Now the Senate has a champion: Sen. Mike Haridopolos, the Space Coast Republican who is poised to become Senate president a year from now.

“I’m not going to pretend everyone is on board,” said Haridopolos, R-Indialantic. “Whoever is saying what they say now, that might change. The facts will take us where we need to go.”

The man who could really steer the drilling debate is Atwater. As Senate president, he alone determines which committees hear which bills and when. He has the power to keep a bill off the agenda entirely, or fast-track it for consideration by the full Senate.

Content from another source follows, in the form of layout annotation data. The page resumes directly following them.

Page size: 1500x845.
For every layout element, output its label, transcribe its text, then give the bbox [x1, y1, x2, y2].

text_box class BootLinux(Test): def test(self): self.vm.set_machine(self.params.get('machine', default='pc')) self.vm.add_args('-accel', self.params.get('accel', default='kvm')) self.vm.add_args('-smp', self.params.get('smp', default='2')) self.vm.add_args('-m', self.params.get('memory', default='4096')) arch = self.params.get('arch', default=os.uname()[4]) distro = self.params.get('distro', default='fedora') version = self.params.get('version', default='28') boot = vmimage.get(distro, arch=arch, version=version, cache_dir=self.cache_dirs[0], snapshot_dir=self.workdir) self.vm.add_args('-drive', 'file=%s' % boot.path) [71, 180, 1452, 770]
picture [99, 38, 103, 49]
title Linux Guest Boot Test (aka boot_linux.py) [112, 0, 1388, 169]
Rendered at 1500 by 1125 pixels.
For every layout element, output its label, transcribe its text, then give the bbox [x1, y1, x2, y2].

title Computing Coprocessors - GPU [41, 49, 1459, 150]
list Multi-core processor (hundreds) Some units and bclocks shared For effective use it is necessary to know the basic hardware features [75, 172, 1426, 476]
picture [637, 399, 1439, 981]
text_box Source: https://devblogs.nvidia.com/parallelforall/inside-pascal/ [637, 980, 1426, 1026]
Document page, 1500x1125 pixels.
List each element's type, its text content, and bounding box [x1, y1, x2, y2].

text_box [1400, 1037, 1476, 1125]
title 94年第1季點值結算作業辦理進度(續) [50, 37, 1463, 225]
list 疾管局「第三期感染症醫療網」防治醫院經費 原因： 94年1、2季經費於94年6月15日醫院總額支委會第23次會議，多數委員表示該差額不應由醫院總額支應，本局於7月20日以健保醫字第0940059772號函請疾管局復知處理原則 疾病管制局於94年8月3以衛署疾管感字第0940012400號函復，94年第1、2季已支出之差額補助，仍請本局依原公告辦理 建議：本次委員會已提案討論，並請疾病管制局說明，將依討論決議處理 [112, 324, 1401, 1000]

He promises that in addition to Senate consideration, he will recruit a third party, like a think tank or a university, to provide a fact-based analysis of the pros and cons of offshore drilling.

“It will be looked at in the most independent manner possible,” said Atwater, who is openly skeptical of pro-drilling forces’ polling showing widespread public support. In July 2008, a Quinnipiac University poll surveyed 1,248 Florida voters and found that 60 percent of Floridians supported offshore drilling while 36 percent opposed and 4 percent had no opinion. The margin of error was 2.8 percent. Other recent polls, commissioned by drilling supporters, show growing support for drilling.